Open
Description
Observed error:
Traceback (most recent call last):
File "/opt/laava/summarize_alignment.py", line 1032, in <module>
main(args)
File "/opt/laava/summarize_alignment.py", line 896, in main
subset_sam_by_readname_list(
File "/opt/laava/summarize_alignment.py", line 55, in subset_sam_by_readname_list
for row in csv.DictReader(per_read_f, delimiter="\t"):
^^^^^^^^^^^^^^^^^^^^^^^^^^^^^^^^^^^^^^^^^^
...
gzip.BadGzipFile: Not a gzipped file (b're')
That's because the .gz is only applied when cpus > 1, and cpus=1 follows a different code path and skips the aggregation+gzip steps.
Potential solutions:
- Always use the multiprocessing path, even when cpus=1. (Least code, though inefficient.)

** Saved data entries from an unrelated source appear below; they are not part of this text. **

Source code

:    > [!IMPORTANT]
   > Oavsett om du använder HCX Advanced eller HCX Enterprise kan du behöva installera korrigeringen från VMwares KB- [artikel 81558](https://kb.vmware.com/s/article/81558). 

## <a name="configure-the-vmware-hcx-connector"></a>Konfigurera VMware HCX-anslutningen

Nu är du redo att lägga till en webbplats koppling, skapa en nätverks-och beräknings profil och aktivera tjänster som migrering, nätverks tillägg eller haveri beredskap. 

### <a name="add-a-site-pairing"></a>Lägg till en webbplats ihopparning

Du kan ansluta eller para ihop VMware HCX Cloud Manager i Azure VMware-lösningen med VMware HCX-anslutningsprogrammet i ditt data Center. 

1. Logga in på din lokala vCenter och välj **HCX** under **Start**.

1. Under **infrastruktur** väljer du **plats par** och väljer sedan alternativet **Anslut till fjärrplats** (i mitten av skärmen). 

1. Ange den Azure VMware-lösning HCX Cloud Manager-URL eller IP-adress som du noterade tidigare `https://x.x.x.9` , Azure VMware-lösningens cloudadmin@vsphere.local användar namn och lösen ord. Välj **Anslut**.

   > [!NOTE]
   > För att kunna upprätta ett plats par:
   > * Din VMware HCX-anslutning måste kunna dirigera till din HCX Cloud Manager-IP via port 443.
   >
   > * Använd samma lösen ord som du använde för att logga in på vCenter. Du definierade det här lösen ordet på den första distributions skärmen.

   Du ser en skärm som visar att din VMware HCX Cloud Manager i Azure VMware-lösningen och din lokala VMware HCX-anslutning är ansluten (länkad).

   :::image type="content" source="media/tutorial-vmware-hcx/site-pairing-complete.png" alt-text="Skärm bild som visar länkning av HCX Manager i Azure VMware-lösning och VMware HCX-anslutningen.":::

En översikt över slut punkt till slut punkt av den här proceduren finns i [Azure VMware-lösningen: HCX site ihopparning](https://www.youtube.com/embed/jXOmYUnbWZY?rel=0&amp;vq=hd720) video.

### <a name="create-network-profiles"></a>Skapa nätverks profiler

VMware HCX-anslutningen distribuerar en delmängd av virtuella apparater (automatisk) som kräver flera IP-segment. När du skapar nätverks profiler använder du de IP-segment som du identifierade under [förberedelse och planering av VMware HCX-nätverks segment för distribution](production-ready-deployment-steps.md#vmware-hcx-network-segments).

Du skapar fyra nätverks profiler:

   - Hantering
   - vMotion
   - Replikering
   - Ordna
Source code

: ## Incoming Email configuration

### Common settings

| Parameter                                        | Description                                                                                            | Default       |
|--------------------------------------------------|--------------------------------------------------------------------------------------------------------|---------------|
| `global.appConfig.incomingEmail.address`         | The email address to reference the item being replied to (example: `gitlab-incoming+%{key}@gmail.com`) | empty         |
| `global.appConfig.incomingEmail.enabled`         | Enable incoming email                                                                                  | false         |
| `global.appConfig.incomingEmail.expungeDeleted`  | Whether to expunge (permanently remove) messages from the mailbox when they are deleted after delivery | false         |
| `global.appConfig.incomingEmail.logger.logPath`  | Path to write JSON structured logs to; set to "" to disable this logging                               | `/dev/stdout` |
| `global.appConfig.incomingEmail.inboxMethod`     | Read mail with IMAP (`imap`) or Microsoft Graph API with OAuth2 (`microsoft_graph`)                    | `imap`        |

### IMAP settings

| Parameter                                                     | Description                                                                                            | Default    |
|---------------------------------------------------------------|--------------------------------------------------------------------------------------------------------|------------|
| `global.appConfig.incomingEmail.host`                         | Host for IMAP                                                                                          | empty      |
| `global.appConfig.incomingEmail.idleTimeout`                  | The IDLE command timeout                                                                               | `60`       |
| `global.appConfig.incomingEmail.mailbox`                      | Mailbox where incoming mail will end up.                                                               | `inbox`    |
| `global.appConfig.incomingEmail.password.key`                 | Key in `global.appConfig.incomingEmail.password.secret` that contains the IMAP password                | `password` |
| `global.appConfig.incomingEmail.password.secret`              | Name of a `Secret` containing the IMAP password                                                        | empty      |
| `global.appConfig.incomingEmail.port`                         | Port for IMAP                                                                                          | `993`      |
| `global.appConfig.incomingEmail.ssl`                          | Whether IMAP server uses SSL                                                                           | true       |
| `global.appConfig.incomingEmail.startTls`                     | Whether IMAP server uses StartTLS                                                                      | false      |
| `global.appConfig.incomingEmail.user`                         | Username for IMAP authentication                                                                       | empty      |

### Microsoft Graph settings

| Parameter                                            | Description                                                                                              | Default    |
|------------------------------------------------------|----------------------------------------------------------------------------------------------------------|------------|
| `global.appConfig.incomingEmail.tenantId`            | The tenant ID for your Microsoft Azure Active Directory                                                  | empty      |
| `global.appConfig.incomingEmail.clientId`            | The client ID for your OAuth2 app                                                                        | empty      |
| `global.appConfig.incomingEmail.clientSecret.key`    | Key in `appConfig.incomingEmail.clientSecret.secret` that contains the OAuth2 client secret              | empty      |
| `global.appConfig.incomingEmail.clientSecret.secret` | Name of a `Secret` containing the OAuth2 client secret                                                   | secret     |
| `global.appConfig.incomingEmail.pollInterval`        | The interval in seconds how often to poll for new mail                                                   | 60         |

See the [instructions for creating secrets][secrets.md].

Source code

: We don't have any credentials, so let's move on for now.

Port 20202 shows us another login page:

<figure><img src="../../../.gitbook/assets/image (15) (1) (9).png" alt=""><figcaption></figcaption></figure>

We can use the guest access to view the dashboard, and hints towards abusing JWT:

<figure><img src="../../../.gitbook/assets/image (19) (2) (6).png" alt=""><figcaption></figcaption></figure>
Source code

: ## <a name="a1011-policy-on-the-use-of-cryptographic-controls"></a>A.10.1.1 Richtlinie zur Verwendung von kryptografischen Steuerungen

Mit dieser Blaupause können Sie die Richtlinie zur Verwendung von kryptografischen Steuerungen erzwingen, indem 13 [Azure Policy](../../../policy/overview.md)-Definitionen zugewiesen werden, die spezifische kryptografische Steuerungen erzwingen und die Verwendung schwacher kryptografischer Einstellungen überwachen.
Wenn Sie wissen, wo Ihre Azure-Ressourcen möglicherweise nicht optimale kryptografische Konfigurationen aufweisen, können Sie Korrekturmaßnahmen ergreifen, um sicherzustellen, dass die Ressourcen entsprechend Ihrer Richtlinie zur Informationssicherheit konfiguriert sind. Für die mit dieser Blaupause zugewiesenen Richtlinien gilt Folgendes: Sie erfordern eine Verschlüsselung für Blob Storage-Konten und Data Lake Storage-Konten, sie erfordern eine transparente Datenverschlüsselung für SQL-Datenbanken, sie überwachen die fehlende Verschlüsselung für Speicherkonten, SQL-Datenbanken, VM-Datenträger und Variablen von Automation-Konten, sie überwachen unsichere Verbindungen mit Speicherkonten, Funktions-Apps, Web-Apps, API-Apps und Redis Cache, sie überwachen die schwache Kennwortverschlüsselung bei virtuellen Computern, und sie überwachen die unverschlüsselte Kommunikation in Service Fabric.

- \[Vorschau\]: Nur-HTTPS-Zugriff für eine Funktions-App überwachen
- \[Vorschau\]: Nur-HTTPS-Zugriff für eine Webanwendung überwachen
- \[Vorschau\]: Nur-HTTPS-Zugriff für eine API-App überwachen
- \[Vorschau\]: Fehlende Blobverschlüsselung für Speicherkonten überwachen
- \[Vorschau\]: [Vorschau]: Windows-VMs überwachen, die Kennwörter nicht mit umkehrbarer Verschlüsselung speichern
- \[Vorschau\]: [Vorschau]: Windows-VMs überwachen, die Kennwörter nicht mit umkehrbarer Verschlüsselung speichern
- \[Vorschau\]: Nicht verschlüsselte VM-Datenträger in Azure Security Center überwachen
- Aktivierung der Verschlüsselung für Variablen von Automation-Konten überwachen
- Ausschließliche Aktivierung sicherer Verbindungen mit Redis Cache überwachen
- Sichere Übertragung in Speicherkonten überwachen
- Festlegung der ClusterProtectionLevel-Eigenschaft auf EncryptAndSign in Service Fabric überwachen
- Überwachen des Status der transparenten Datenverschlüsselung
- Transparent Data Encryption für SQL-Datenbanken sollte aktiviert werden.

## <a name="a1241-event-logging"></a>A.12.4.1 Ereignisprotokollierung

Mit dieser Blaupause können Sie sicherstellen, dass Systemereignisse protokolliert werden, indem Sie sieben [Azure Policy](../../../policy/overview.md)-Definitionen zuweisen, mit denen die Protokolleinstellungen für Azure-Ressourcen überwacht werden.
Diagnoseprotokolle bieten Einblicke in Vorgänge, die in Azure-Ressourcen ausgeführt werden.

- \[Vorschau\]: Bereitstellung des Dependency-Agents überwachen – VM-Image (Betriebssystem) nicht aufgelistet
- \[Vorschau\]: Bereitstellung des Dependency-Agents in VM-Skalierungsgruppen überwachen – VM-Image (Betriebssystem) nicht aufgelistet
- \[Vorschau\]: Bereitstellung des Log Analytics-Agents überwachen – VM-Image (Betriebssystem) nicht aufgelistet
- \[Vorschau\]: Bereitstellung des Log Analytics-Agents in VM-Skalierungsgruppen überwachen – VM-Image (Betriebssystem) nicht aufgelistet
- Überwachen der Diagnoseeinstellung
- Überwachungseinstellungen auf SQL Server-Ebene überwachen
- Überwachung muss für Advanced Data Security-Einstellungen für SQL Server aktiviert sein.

- Fix the downstream issue(s) individually by checking for .gz extensions. (Perpetuates the inconsistency.)
- Gzip the intermediate "chunks" as well, so that they are also valid .tsv.gz, and handle them correctly in the aggregation step when cpus>1. (Requires more code changes with little benefit.)
- Run gzip directly on the generated .tsv files when cpus=1. (Straightforward but requires more special-case code.)
The first option seems best because all this chunking and iteration deserves to be rewritten and having less code is better for that.